### Text passage
-------------------------

Transactions in Karafka provide a mechanism to ensure that a sequence of actions is treated as a single atomic unit. In the context of distributed systems and message processing, a transaction ensures that a series of produce and consume operations are either all successfully executed or none are, maintaining data integrity even in the face of system failures or crashes.

Starting with this release, Karafka supports Kafka's Exactly-Once Semantics, the gold standard for message processing systems. It ensures that each message is processed exactly once, eliminating data duplication or loss risks. In simpler terms, despite failures, retries, or other anomalies, each message will affect the system state only once.

class EventsConsumer < ApplicationConsumer
  def consume
    # Make sure, that messages are produced only together with marking as consumed
    transaction do
      sum = 0

      messages.each do |message|
        sum += message.payload[:count]
      end

      produce_async(topic: :sums, payload: sum.to_s)

      mark_as_consumed(messages.last)
    end
  end
end

Any exception or error raised within a transaction block will automatically result in the transaction being aborted. This ensures that if there are unexpected behaviors or issues during message production or processing, the entire batch of messages within that transaction won't be committed, preserving data consistency.

Dead Letter Queue Independent Recovery Mode

In standard operations, Karafka, while processing messages, does not make assumptions about the processing strategy employed by the user. Whether it’s individual message processing or batch operations, Karafka remains agnostic. This neutrality in the processing strategy becomes particularly relevant during the DLQ recovery phases.

Under normal circumstances, Karafka treats a batch of messages as a collective unit during DLQ recovery. This collective approach might not align with specific use cases with independent message processing. In such cases, the failure of one message does not necessarily imply a problem with the entire batch.

Karafka's DLQ independent flag introduces a nuanced approach to DLQ recovery, treating each message as an entity with its error counter.

-------------------------

### What this exercise asks
**A.** According to the Karafka text, what are all the things despite which each message will affect the system state only once?
**B.** How would the Karafka text go on after its last sentence? Write the next part.
The data after this point is separate from the Karafka text.

-------------------------

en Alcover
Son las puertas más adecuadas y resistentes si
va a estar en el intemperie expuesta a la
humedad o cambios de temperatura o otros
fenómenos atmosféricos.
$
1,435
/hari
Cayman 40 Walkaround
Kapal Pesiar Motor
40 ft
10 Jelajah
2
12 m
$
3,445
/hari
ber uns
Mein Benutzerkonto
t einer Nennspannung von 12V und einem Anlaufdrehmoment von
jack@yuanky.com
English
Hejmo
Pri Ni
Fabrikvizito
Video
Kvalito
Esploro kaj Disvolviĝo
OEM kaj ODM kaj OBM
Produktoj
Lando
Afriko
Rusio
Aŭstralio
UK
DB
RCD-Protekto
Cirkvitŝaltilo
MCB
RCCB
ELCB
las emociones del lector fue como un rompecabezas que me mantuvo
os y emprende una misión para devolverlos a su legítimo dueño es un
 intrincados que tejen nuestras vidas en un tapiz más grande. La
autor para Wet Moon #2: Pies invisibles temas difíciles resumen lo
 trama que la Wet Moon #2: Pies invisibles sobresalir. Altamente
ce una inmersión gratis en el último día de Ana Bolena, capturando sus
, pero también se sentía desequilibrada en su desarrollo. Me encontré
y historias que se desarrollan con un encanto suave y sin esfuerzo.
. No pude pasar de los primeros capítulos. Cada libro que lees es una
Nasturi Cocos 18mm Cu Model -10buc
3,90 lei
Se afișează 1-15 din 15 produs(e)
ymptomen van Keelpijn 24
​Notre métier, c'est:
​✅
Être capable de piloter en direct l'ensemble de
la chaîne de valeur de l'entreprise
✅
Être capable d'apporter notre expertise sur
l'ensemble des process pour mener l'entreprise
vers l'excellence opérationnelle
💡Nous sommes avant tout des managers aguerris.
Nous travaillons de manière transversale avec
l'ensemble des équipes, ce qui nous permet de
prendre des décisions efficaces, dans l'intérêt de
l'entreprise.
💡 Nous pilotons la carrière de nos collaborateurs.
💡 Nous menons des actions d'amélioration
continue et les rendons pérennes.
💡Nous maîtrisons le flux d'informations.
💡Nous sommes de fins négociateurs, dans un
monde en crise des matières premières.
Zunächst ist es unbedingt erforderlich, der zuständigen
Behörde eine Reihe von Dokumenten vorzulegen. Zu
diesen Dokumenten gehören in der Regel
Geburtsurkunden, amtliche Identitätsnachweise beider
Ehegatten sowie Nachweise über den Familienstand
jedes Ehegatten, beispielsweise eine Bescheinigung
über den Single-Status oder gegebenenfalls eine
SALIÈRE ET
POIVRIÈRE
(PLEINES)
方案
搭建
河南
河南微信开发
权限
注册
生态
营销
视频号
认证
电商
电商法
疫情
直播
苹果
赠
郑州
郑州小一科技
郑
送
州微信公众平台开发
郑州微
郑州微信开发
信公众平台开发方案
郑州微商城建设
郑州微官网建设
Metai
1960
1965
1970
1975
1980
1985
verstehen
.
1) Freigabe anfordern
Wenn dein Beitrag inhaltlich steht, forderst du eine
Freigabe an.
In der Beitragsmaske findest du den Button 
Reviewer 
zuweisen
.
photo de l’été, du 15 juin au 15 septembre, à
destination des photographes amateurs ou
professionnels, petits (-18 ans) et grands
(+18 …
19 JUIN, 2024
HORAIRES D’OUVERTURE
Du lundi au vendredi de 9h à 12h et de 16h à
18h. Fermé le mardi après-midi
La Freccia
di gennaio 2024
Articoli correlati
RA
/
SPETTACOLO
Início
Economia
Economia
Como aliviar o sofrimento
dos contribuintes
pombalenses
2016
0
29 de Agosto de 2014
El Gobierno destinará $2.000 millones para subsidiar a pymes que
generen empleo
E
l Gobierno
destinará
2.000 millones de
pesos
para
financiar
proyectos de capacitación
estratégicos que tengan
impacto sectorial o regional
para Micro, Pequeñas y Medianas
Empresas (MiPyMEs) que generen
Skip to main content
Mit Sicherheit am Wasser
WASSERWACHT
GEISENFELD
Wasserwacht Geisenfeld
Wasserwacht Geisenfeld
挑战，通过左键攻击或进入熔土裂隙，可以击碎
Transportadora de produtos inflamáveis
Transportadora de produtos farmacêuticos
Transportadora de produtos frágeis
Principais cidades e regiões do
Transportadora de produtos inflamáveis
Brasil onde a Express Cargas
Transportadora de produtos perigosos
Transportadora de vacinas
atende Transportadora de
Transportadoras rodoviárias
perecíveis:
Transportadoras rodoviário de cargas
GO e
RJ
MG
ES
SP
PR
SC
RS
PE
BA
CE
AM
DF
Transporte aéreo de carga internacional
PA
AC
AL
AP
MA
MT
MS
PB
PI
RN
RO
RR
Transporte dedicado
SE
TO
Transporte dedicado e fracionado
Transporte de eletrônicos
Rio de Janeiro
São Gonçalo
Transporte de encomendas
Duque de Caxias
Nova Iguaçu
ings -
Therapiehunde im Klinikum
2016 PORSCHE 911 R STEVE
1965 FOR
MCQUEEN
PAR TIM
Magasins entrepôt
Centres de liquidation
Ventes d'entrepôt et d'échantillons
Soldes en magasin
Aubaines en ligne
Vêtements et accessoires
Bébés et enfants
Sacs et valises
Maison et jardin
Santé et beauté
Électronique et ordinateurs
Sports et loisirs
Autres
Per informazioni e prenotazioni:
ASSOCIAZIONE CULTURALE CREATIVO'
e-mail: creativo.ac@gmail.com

-------------------------

### Outputs in order
**A.** Failures, retries, and other anomalies.

**B.**
To enable it, add independent: true to your DLQ topic definition:

class KarafkaApp < Karafka::App
  routes.draw do
    topic :orders_states do
      consumer OrdersStatesConsumer

      dead_letter_queue(
        topic: 'dead_messages',
        max_retries: 3,
        independent: true
      )
    end
  end
end

The following diagrams compare DLQ flows in Karafka: the first without the independent flag and the second with it enabled, demonstrating the operational differences between these two settings.

*The diagram shows DLQ retry behavior without the independent flag: each error in a batch adds to the error counter until the DLQ dispatch takes place on the last erroneous message.

*The diagram shows DLQ retry behavior with the independent flag active: the error counter resets after each message is successfully processed, avoiding DLQ dispatch if all messages recover.

Connection Multiplexing And Dynamic Scaling

Karafka 2.3 introduces enhanced multiplexing, allowing multiple connections per topic for parallel processing and increased throughput. Additionally, it introduces Dynamic Multiplexing, which optimizes resource utilization by automatically adjusting the number of connections based on partition assignments. This ensures balanced and efficient resource distribution, enhances system scalability, and maintains high performance despite fluctuating data volumes.

With this mode enabled, Karafka can automatically start and stop additional Kafka connections during runtime based on the topics and partition distribution.

class KarafkaApp < Karafka::App
  setup do |config|
    # ...
  end

  routes.draw do
    # Establish at most three connections and shut down two if not needed. Start with 2.
    subscription_group 'events' do
      multiplexing(min: 1, max: 3, boot: 2)

      topic :events do
        consumer EventsConsumer
      end
    end
  end
end

Multiplexing increases throughput and significantly enhances processing capabilities in scenarios with multi-partition lags. When a single process subscribes to multiple partitions, it can swiftly address lags in any of them, ensuring more consistent performance across your system. This advantage becomes particularly prominent in IO-intensive workloads where efficient data handling and processing are crucial.

*This example illustrates the performance difference for IO intense work, where the IO cost of processing a single message is 1ms and a total lag of 500 000 messages in five partitions.

Access Control Lists (ACLs) Admin Support

Apache Kafka ACLs (Access Control Lists) provide a robust mechanism to control permissions and access rights for Kafka resources. They are crucial for ensuring data security, managing consumer and producer interactions, and maintaining overall cluster integrity. Karafka extends these capabilities with a simplified, Ruby-friendly API:

acl = Karafka::Admin::Acl.new(
  resource_type: :topic,
  resource_name: 'my_topic',
  resource_pattern_type: :literal,
  principal: 'user:Bob',
  host: '*',
  operation: :write,
  permission_type: :allow
)

Karafka::Admin::Acl.create(acl)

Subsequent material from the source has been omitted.